6> Magpie is... I won't say "evil" because we saw it its downside during the "Gardens" game but I suspect it's going to stay popular. However we almost saw it backfire spectacularly. The first time it was on the table one of the players managed a string where he gained 3 of them during the same turn, bought a Magpie, then used Duplicate on it. One of the other players then congratulated him... then held up the Swamp Hag he'd forgotten she had in play. "Oh <curse word>, is that on Gain or on Buy?!?!?" was the frightened response. During the "Gardens" game, where Ferry & Inheritance were available, two of the four players put the Estate token on Magpie.
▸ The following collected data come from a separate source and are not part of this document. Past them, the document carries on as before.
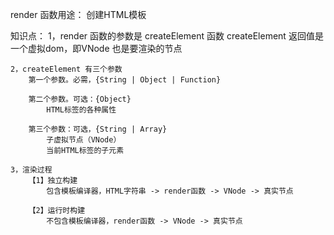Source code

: 
render 函数用途：
    创建HTML模板

知识点：
    1，render 函数的参数是 createElement 函数
    createElement 返回值是一个虚拟dom，即VNode
    也是要渲染的节点

    2，createElement 有三个参数
        第一个参数。必需，{String | Object | Function}

        第二个参数。可选：{Object}
            HTML标签的各种属性

        第三个参数：可选，{String | Array}
            子虚拟节点（VNode）
            当前HTML标签的子元素
    
    3，渲染过程
        【1】独立构建
            包含模板编译器，HTML字符串 -> render函数 -> VNode -> 真实节点

        【2】运行时构建
            不包含模板编译器，render函数 -> VNode -> 真实节点

<script>
    render(createElement){
        let el = createElement('div',{
            class:"box"
            // 设置style
            style:{color:'red', fontSize:'22'}
        },[
            createElement('h1', '什么是成长')
            createElement('p', '成长或许就是，以更高的格局和视角，观察曾经的自己，和他人，然后并理解曾经的自己')
        ])
        return el
    }
</script>
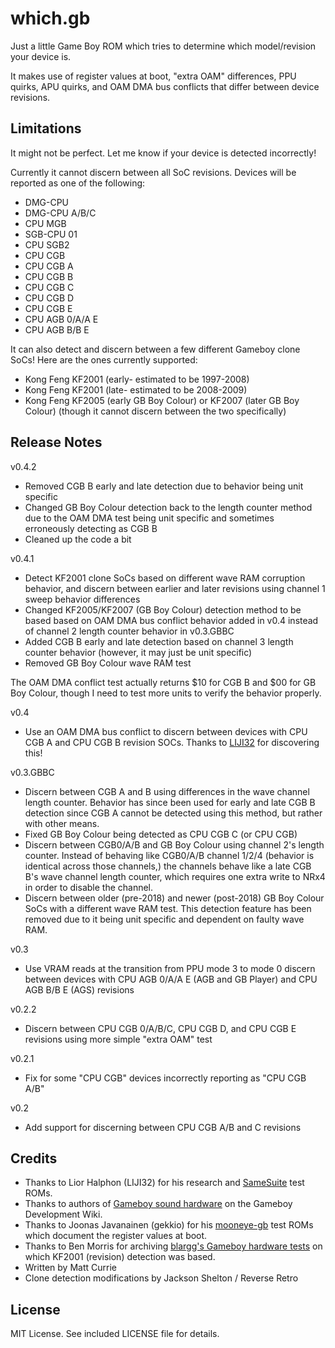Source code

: # which.gb

Just a little Game Boy ROM which tries to determine which model/revision your device is.  

It makes use of register values at boot, "extra OAM" differences, PPU quirks, APU quirks, and OAM DMA bus conflicts that differ between device revisions.

## Limitations

It might not be perfect. Let me know if your device is detected incorrectly!

Currently it cannot discern between all SoC revisions. Devices will be reported as one of the following:

- DMG-CPU
- DMG-CPU A/B/C
- CPU MGB
- SGB-CPU 01
- CPU SGB2
- CPU CGB
- CPU CGB A
- CPU CGB B
- CPU CGB C
- CPU CGB D
- CPU CGB E
- CPU AGB 0/A/A E
- CPU AGB B/B E

It can also detect and discern between a few different Gameboy clone SoCs! Here are the ones currently supported:

- Kong Feng KF2001 (early- estimated to be 1997-2008)
- Kong Feng KF2001 (late- estimated to be 2008-2009)
- Kong Feng KF2005 (early GB Boy Colour) or KF2007 (later GB Boy Colour) (though it cannot discern between the two specifically)

## Release Notes

v0.4.2

- Removed CGB B early and late detection due to behavior being unit specific
- Changed GB Boy Colour detection back to the length counter method due to the OAM DMA test being unit specific and sometimes erroneously detecting as CGB B
- Cleaned up the code a bit

v0.4.1

- Detect KF2001 clone SoCs based on different wave RAM corruption behavior, and discern between earlier and later revisions using channel 1 sweep behavior differences
- Changed KF2005/KF2007 (GB Boy Colour) detection method to be based based on OAM DMA bus conflict behavior added in v0.4 instead of channel 2 length counter behavior in v0.3.GBBC
- Added CGB B early and late detection based on channel 3 length counter behavior (however, it may just be unit specific)
- Removed GB Boy Colour wave RAM test

The OAM DMA conflict test actually returns $10 for CGB B and $00 for GB Boy Colour, though I need to test more units to verify the behavior properly.

v0.4

- Use an OAM DMA bus conflict to discern between devices with CPU CGB A and CPU CGB B revision SOCs. Thanks to [LIJI32](https://github.com/LIJI32/) for discovering this!

v0.3.GBBC

- Discern between CGB A and B using differences in the wave channel length counter. Behavior has since been used for early and late CGB B detection since CGB A cannot be detected using this method, but rather with other means.
- Fixed GB Boy Colour being detected as CPU CGB C (or CPU CGB)
- Discern between CGB0/A/B and GB Boy Colour using channel 2's length counter. Instead of behaving like CGB0/A/B channel 1/2/4 (behavior is identical across those channels,) the channels behave like a late CGB B's wave channel length counter, which requires one extra write to NRx4 in order to disable the channel.
- Discern between older (pre-2018) and newer (post-2018) GB Boy Colour SoCs with a different wave RAM test. This detection feature has been removed due to it being unit specific and dependent on faulty wave RAM.

v0.3

- Use VRAM reads at the transition from PPU mode 3 to mode 0 discern between devices with CPU AGB 0/A/A E (AGB and GB Player) and CPU AGB B/B E (AGS) revisions

v0.2.2

- Discern between CPU CGB 0/A/B/C, CPU CGB D, and CPU CGB E revisions using more simple "extra OAM" test

v0.2.1

- Fix for some "CPU CGB" devices incorrectly reporting as "CPU CGB A/B"

v0.2

- Add support for discerning between CPU CGB A/B and C revisions

## Credits

- Thanks to Lior Halphon (LIJI32) for his research and [SameSuite](https://github.com/LIJI32/SameSuite) test ROMs.
- Thanks to authors of [Gameboy sound hardware](https://gbdev.gg8.se/wiki/articles/Gameboy_sound_hardware) on the Gameboy Development Wiki.
- Thanks to Joonas Javanainen (gekkio) for his [mooneye-gb](https://github.com/Gekkio/mooneye-gb/) test ROMs which document the register values at boot.
- Thanks to Ben Morris for archiving [blargg's Gameboy hardware tests](https://github.com/retrio/gb-test-roms) on which KF2001 (revision) detection was based.
- Written by Matt Currie
- Clone detection modifications by Jackson Shelton / Reverse Retro

## License

MIT License. See included LICENSE file for details.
7> So, the Gardens game came out much closer than it looked during play. During play it looked like one particular player was running away with it, and it wasn't the player buying Gardens. By the Gardens player's admission (ahem, me) he made the mistake of buying too many Magpies too early - when he should have started scoring Treasure Troves earlier. So there was a point in the mid-game where Magpie kept revealing other Magpie but there weren't any Magpies left to gain, and he had too many turns with too few coins to buy anything useful. The deciding factor turned out to be... the Soldier. See, the Gardens player ended up with 7 Gardens (thanks primarily to Duplicate and Workbench), and 48 cards in the deck. The margin of victory turned out to be only 6 points, so two more cards in deck and that player would have won. Of course, that player had twice been victimized by the Soldier's "trash it if the card is value 3 or 4" ability when, of course, the card was a Magpie. Oh, and I'd like to point out that game was 3 cards away from being ended due to 3 empty stacks when the final Province was bought.
8> The Save event turned out to be a better card than I might have thought. I'm not calling it the most powerful or best event but it went from "meh, nice enough I guess" to "hey, I just bought a Province thanks to that Gold I set aside last turn after getting just a Gold & Copper for treasures that turn" and "hey, I just got away with double-drawing terminal actions and it wasn't a waste". It had us wanting to try Gear's similar mechanic again (and yes, I read here and saw it was optional before we played).
9> One of our players tends to be more aggressive than the others - her favorite card is Thief, to the point her dad (one of the other players) does everything but disallow it
. She kept going back and forth about whether or not she likes the token penalties - they hurt just as bad and sometimes worse than the others (I think Swamp Hag is now her 2nd favorite card) but kept complaining that they don't stack - if the -1 card token is already on the deck, there's no power to a second one.